- _EXCERPTED TEXT_
* * * * * * *
A restaurant that serves matzo ball soup — for 12 bucks! — is getting right out on the edge. Not in the way you’d imagine. OK, it’s not pork belly (God forbid) with kimchee and palm sugar blah blah blah. It’s simple and old school and traditional.
But you’d best be careful when you take on tradition. Serve a Jamaican a bad patty and you’re screwed. Make a soggy empanada for an Argentinian and your life is not worth living. Matzo ball soup is like that. For us Jews, it’s sacred. If the matzo balls are hard or the soup thin, you’ll be talked about for years. And not in a good way.
So seeing matzo ball soup on Arthur’s menu was a shock. They dare! First the bad news. It’s not as good as mine or my mother’s or my Bubby’s or Bess Olfman’s. But it’s pretty damn good. The veg are al dente, the stock authentic, the matzo balls credible.
* * * * * * *
- _RECORDS SUPPLIED_
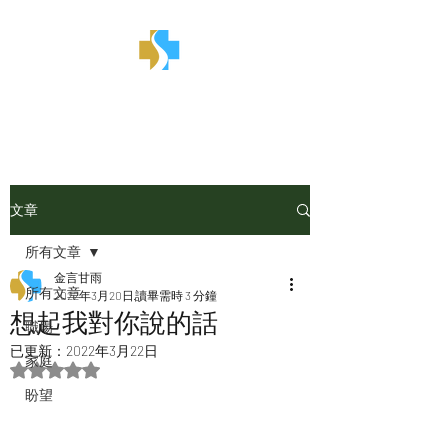
金言甘雨
文章
所有文章
金言甘雨
所有文章
2022年3月20日
讀畢需時 3 分鐘
想起我對你說的話
職場
已更新：
2022年3月22日
家庭
評等為 NaN（最高為 5 顆星）。
盼望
* * * * * * *
- _YOUR TASKS_
**a.** In the matzo ball soup piece, what price does the restaurant charge for the soup?
**b.** Repeat the matzo ball soup piece between "A restaurant that" and "school and traditional.", inclusive.
**c.** Pick up the matzo ball soup piece after its last sentence and keep writing it.
The records stand apart from the matzo ball soup piece and are separate material.

- _ACTIVITY ANSWERS_
**a.** 12 bucks.

**b.**
A restaurant that serves matzo ball soup — for 12 bucks! — is getting right out on the edge. Not in the way you’d imagine. OK, it’s not pork belly (God forbid) with kimchee and palm sugar blah blah blah. It’s simple and old school and traditional.

**c.**
Arthur’s, matzo balls and all, is a homage to Arthur Salm, who was the dad of Chase Hospitality Group president Steven Salm. Arthur’s comes to us from Chase, which also owns the Chase, the Chase Fish and Oyster, Kasa Moto, Colette Grand Café, Planta, Planta Burger and Palm Lane. This is their first uptown venture: Two+ storeys at Yonge and St. Clair, 156 seats, a bar and for spring a 60-seat rooftop terrace.
The dining room is a cool tall octagon with deep leather chairs in dark brown and latte, spacious tables and servers who positively ooze grace. They’re friendly and attentive, clearly well trained. It’s strange seeing matzo ball soup and pastrami in such a glam space and with such silken smooth service. But this ain’t yer Bubby’s deli, and clearly Arthur was a pretty snazzy dude, because much of the menu is fancy shmancy (in a good way), and the prices are what my Bubby would have called meshuggena: $38.95 for one crab cake?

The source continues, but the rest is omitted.